Transcribe the following lines exactly, omitting the pictures from your answer.

### DATA

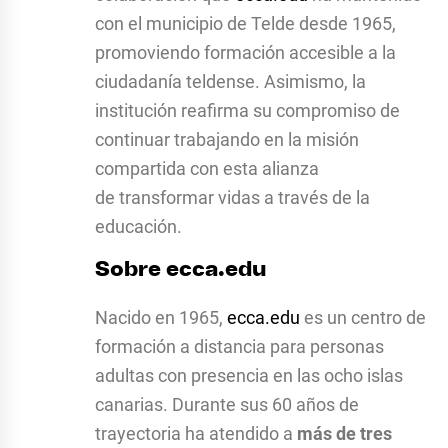
con el municipio de Telde desde 1965,
promoviendo formación accesible a la
ciudadanía teldense. Asimismo, la
institución reafirma su compromiso de
continuar trabajando en la misión
compartida con esta alianza
de transformar vidas a través de la
educación.
Sobre
ecca.edu
Nacido en 1965,
ecca.edu
es un centro de
formación a distancia para personas
adultas con presencia en las ocho islas
canarias. Durante sus 60 años de
trayectoria ha atendido a
más de tres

######

**ANSWER SECTION**
con el municipio de Telde desde 1965,
promoviendo formación accesible a la
ciudadanía teldense. Asimismo, la
institución reafirma su compromiso de
continuar trabajando en la misión
compartida con esta alianza
de transformar vidas a través de la
educación.
Sobre
ecca.edu
Nacido en 1965,
ecca.edu
es un centro de
formación a distancia para personas
adultas con presencia en las ocho islas
canarias. Durante sus 60 años de
trayectoria ha atendido a
más de tres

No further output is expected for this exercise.